# DIRECTIONS
Set down exactly, and only, the lines from the one with "thumb cmc: (766, 889)" to the final line of the entries, both included.

# THE INPUT
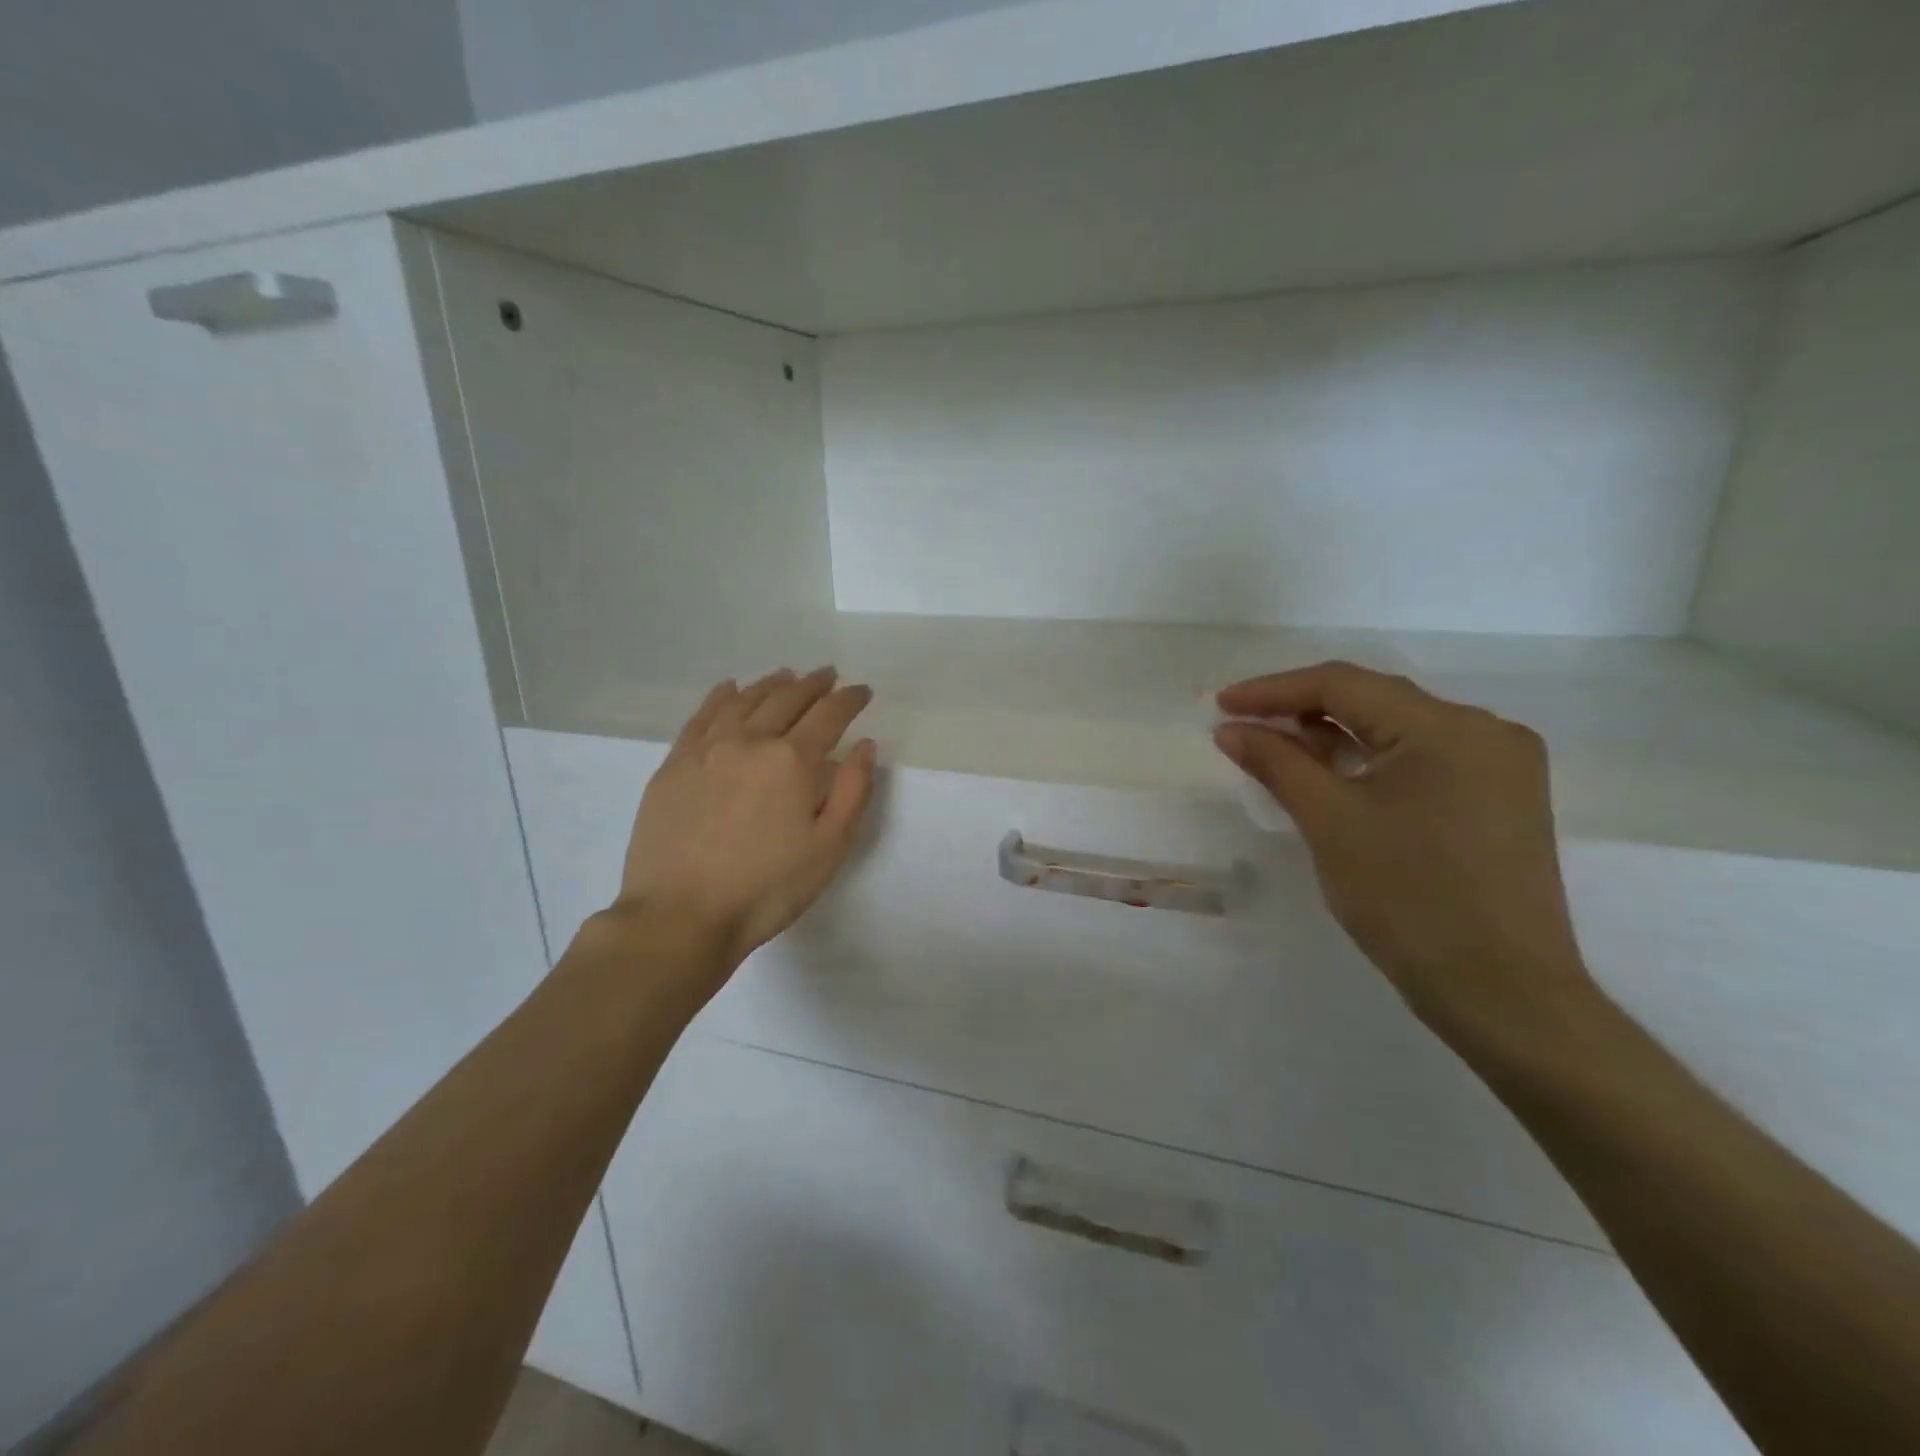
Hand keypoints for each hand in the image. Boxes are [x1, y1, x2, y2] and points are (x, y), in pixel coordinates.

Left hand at [612, 667, 876, 981]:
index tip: (862, 691)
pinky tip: (730, 689)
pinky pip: (702, 716)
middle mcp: (750, 741)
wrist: (680, 916)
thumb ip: (854, 791)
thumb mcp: (829, 848)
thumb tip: (864, 745)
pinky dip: (722, 696)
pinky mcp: (675, 763)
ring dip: (771, 684)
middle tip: (828, 675)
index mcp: (792, 761)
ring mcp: (707, 749)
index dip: (849, 699)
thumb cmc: (766, 889)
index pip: (828, 715)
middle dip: (813, 684)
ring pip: (745, 700)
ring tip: (786, 676)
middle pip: (787, 699)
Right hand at [1214, 662, 1601, 1050]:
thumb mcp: (1330, 822)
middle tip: (1243, 726)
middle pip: (1374, 701)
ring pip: (1398, 730)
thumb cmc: (1408, 899)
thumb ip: (1277, 763)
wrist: (1501, 992)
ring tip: (1278, 750)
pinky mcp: (1500, 799)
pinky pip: (1422, 759)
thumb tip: (1230, 728)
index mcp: (1448, 727)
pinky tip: (1333, 775)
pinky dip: (1370, 761)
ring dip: (1334, 736)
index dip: (1274, 690)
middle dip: (1302, 710)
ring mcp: (1501, 766)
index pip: (1344, 684)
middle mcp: (1485, 730)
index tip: (1221, 705)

# TASK RESPONSE
thumb cmc: (766, 889)
index pip: (828, 715)
middle dip: (813, 684)
ring pip: (745, 700)
ring tip: (786, 676)
middle pip: (787, 699)
Right hand at [1214, 662, 1601, 1050]:
thumb mcp: (1330, 822)
middle tip: (1243, 726)
middle pip: (1374, 701)
ring pip: (1398, 730)
thumb cmc: (1408, 899)
thumb ip: (1277, 763)
wrist: (1501, 992)
ring tip: (1278, 750)
pinky mcp: (1500, 799)
pinky pip: (1422, 759)
thumb tip: (1230, 728)
index mcp: (1448, 727)
pinky tip: (1333, 775)
pinky dip: (1370, 761)
ring dip: (1334, 736)
index dip: (1274, 690)
middle dip: (1302, 710)
ring mcp: (1501, 766)
index pip: (1344, 684)
middle mcp: (1485, 730)
index tip: (1221, 705)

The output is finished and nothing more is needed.